The content of this blog is generated by whatever strikes my fancy at any given point. It might be computers, weather, political, or something else in nature. I experiment and comment a lot on things so don't take anything here too seriously; I might change my mind a day later but what you read is my thought and opinion at the time I wrote it! My personal website is at: http://www.dougpeterson.ca Follow me on Twitter: http://www.twitter.com/dougpete I'm bookmarking things at: http://www.diigo.com/user/dougpete

3 thoughts on “Whatever happened to …”

  1. Good morning Doug!

    I never had (or even used) a daisywheel printer. I did use a Selectric typewriter, which as you recall, had an interchangeable golf-ball sized sphere with the raised letters distributed over its surface instead of the usual fixed arms found in traditional typewriters. I believe the Selectric was also faster (perhaps it was also a quieter?), but the significant benefit was that you could purchase different spheres with different fonts, and “select” the letter style that you wanted to use at any given point.

    When I went off to university, the labs all had huge impact printers that printed on fan-fold paper that was at least 18 inches wide, maybe more? The impact printers were enclosed in a case to help deaden the noise. “Help” being relative. They were still mighty noisy.
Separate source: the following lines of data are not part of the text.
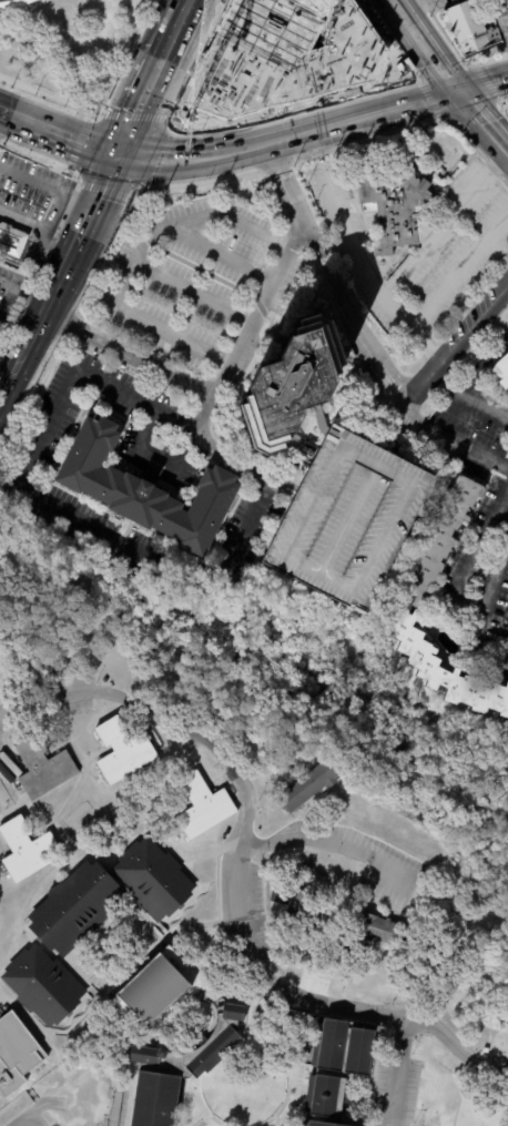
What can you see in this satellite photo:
building: (1, 0)
parking lot: (1, 0)
road: (392, 2)
road: (13, 4)
road: (192, 5)
road: (218, 11)
building: (501, 17)
road: (377, 24)
road: (381, 24)
road: (43, 26)
building: (470, 28)
road: (178, 36)
road: (424, 49)
park: (68, 50)
road: (126, 52)
building: (287, 52)
road: (75, 55)
road: (399, 56)
road: (486, 59)
road: (407, 67)
road: (438, 67)
railway: (455, 68)
road: (425, 69)
road: (410, 76)
road: (487, 82)
road: (483, 85)
road: (420, 88)
road: (358, 89)
road: (365, 90)
traffic signals: (459, 92)
road: (39, 94)
road: (85, 99)
road: (426, 99)
road: (293, 104)
road: (145, 106)
road: (500, 107)
road: (174, 111)
road: (134, 115)
road: (171, 115)
road: (373, 115)
road: (51, 116)
road: (93, 116)
road: (476, 116)
road: (155, 119)
road: (483, 119)
road: (448, 122)
road: (175, 124)
road: (175, 125)
road: (166, 138)
road: (47, 139)
road: (78, 140)
road: (268, 142)
road: (110, 148)
traffic signals: (125, 150)
road: (162, 155)
road: (187, 155)
building: (452, 159)
road: (74, 174)
road: (137, 187)
road: (102, 191)
road: (101, 197)
parking lot: (32, 202)
road: (55, 203)
building: (398, 206)
road: (197, 217)
road: (444, 222)
parking lot: (414, 231)
building: (12, 240)
building: (365, 243)
road: (47, 249)
road: (220, 252)
building: (372, 259)
road: (326, 280)
road: (23, 293)
road: (191, 293)
road: (385, 301)
road: (44, 309)
road: (13, 336)
parking lot: (168, 336)
road: (426, 347)
road: (130, 352)
road: (448, 358)
road: (227, 364)
road: (5, 371)
building: (500, 373)
road: (5, 384)
building: (293, 385)
road: (471, 399)
road: (383, 435)
road: (455, 442)
road: (157, 456)
building: (152, 470)
building: (145, 490)
road: (47, 501)
building: (346, 518)
parking lot: (346, 518)
parking lot: (475, 538)
building: (442, 541)
road: (486, 606)
building: (440, 669)
road: (132, 700)
building: (127, 756)
building: (8, 769)
building: (42, 772)
building: (309, 789)
road: (70, 793)
building: (4, 802)
building: (199, 807)
road: (137, 810)
road: (59, 840)
road: (329, 843)
road: (1, 849)
building: (27, 849)
road: (213, 849)
road: (73, 859)
road: (181, 859)
building: (304, 874)
building: (151, 875)
building: (320, 882)
building: (307, 902)
building: (367, 903)
building: (76, 914)
road: (156, 923)
building: (381, 930)
road: (255, 955)
building: (42, 980)
building: (151, 991)
building: (232, 1011)
road: (408, 1012)
road: (69, 1042)
road: (73, 1051)
building: (211, 1051)
building: (15, 1053)
building: (144, 1054)
building: (333, 1068)
road: (285, 1091)
road: (294, 1092)
building: (156, 1099)
road: (39, 1105)
road: (37, 1109)
road: (204, 1121)
road: (216, 1121)

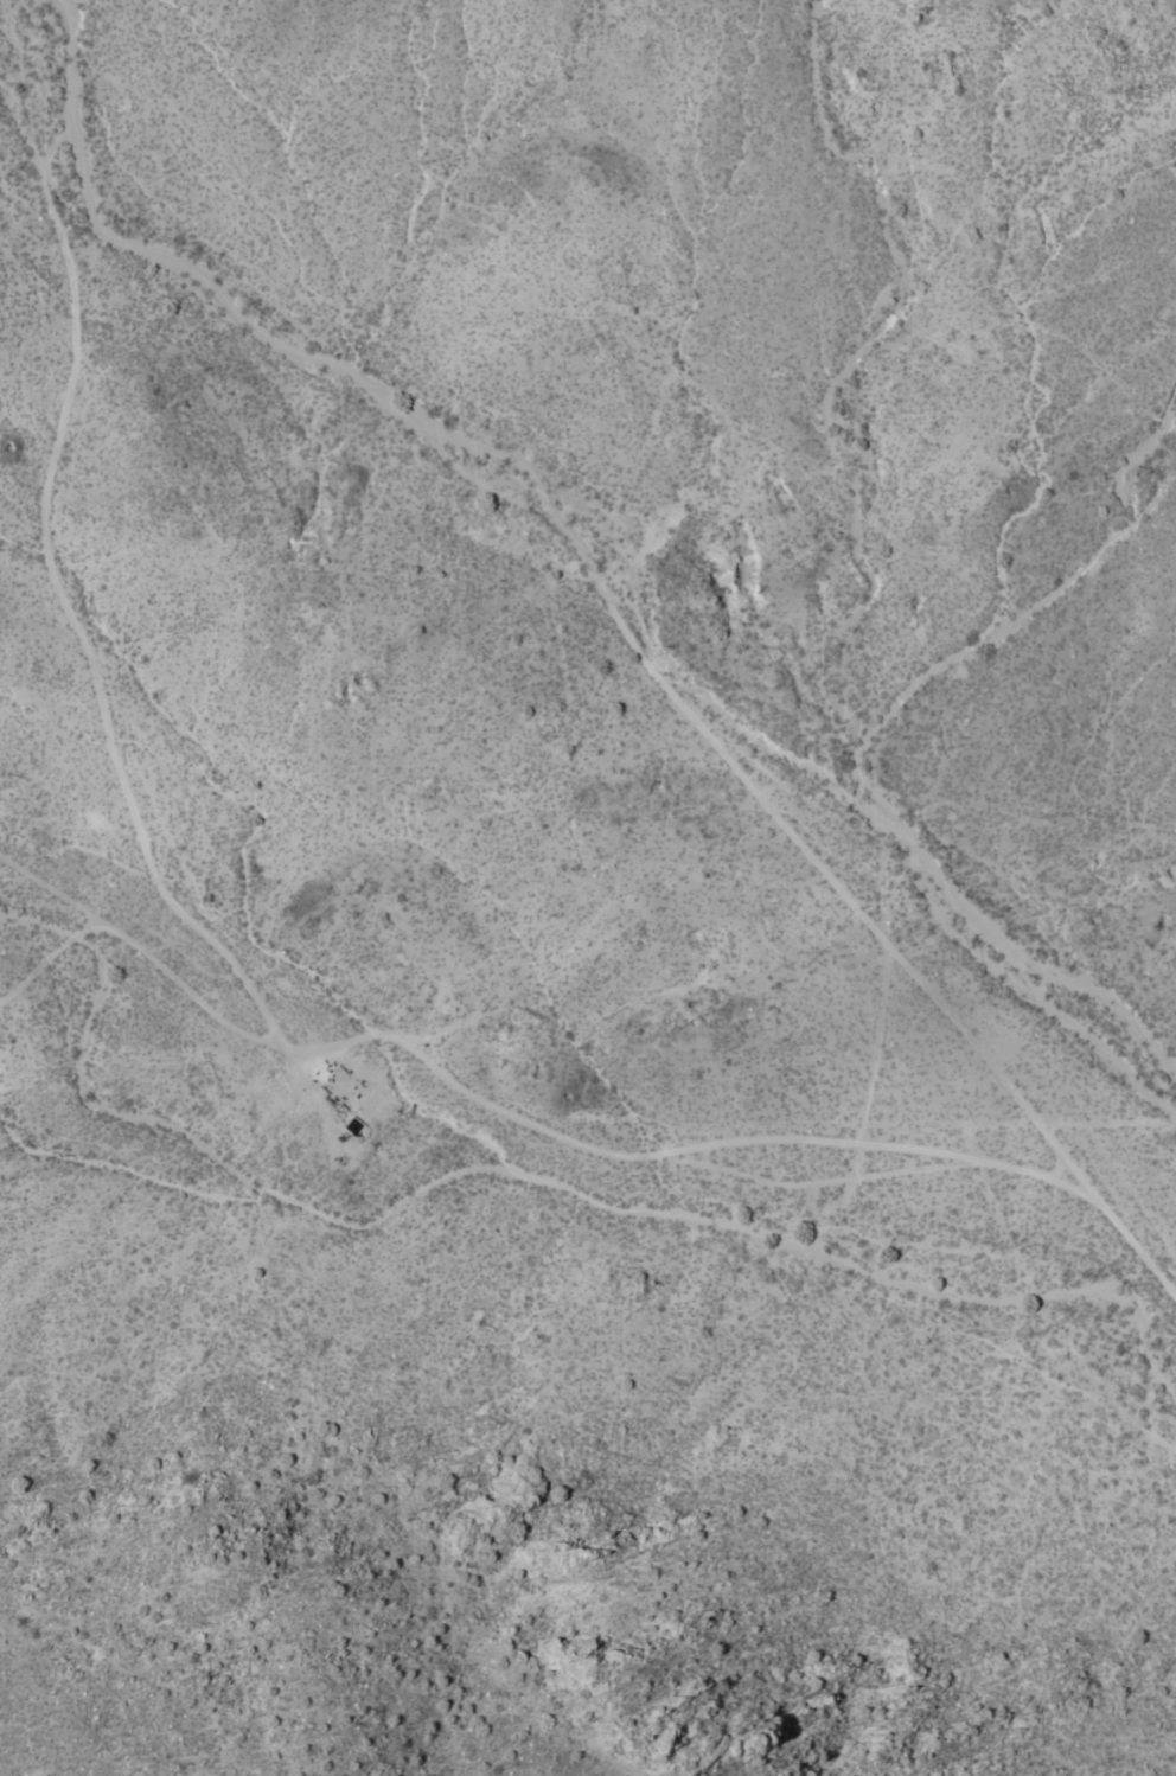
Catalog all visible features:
road: (584, 547)
road: (86, 647)
road: (884, 893)
road: (143, 950)
road: (48, 958)
building: (343, 1088)
road: (677, 1149)
road: (818, 1181)
road: (1136, 1246)
road: (1054, 1317)

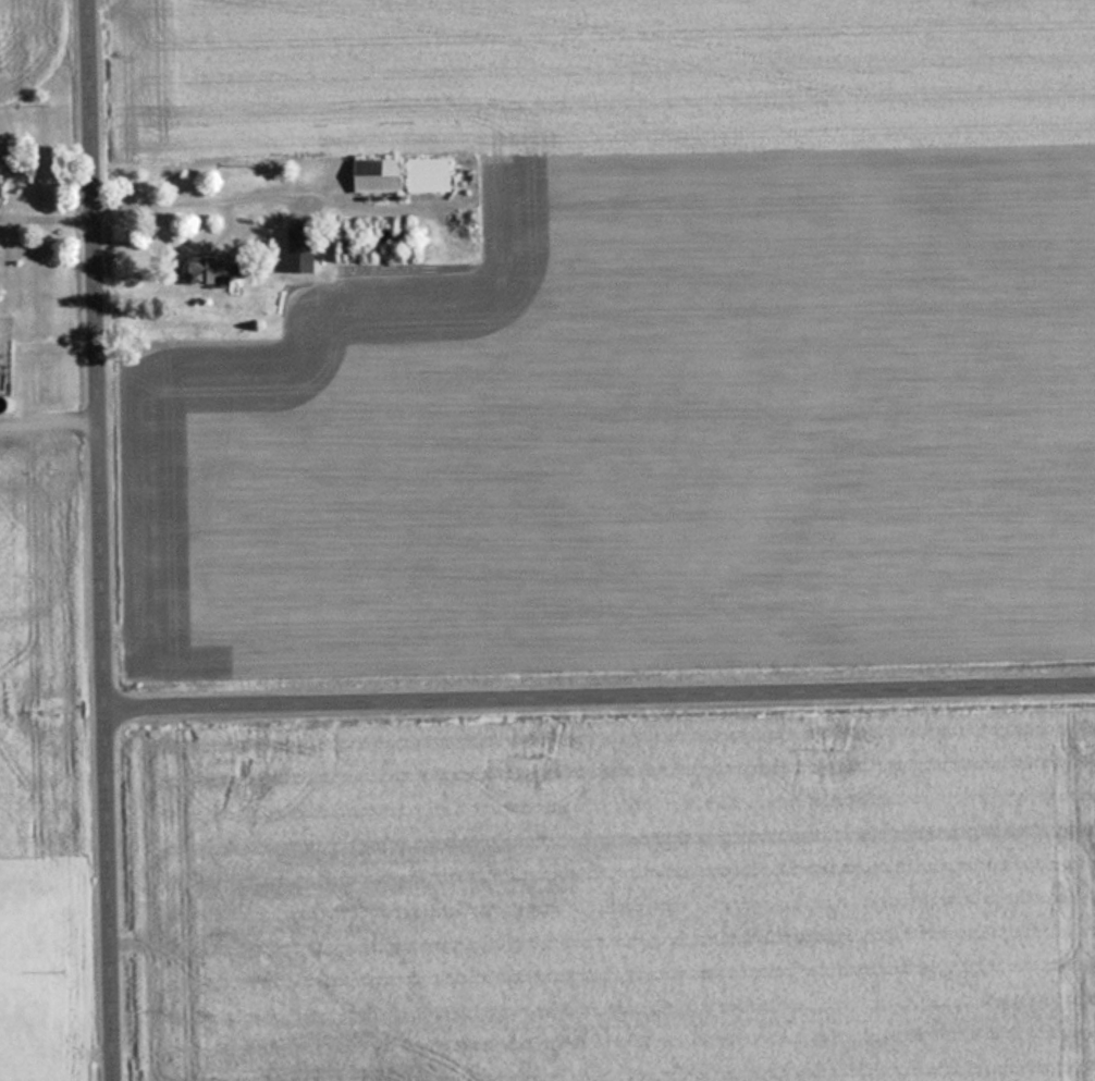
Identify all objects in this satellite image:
building: (382, 175)
building: (432, 175)
building: (305, 249)
building: (220, 271)
road: (109, 540)
road: (604, 691)

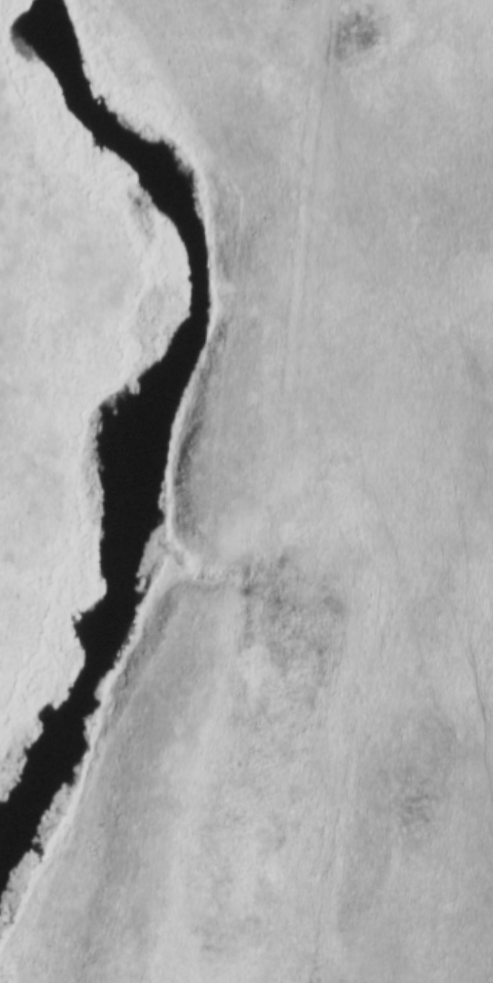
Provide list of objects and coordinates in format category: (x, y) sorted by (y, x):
river: (141, 401)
    When I purchased my first computer, a Mac Classic in the early 90s, it would have had either an HP Deskwriter or an Apple StyleWriter II. Both were inkjets printers (black ink only, colour inkjets came later) with the Mac serial cable as a connector.

    Fonts were an important thing to Steve Jobs, and as a result, the ability to not only see them on the screen of the computer (recall WYSIWYG) but also print them was important consideration. Before inkjet printers, the dotmatrix printer allowed for more than just the usual Times Roman, or whatever the standard font of the day was. Earlier, everything was monospaced, but kerning became an important consideration when fonts appeared.

    Print quality goes hand-in-hand with fonts and images. I’ve always vacillated between laser and inkjet printers. With special inkjet printers for doing photographs (and six colours plus black rather than the usual three colours plus black) ink cartridges can get awfully expensive, Coupled with the fact that if your ink cartridges dry out (or worse yet, the nozzles on the printer get clogged), you can go to print and find you get nothing. A black-and-white laser printer, on the other hand, is valuable for quickly and cleanly printing text documents. However, these days, I print VERY rarely, and usually leave the laser printer turned off. The all-in-one Workforce ink jet printer is used 99% of the time as a scanner. If I need something done with good print quality, these days I just go to Staples and use their self-serve colour laser printer.

    Printers are still useful to have around, but, like typewriters, they may one day no longer be necessary as part of a school or home office set up. With the ability to make PDFs, and send documents via email, it’s rare that you need to commit something to paper and then send it via snail mail — or carry it with you to show to personnel on a train or airplane. I know I printed out some papers to take to the bank in the last year.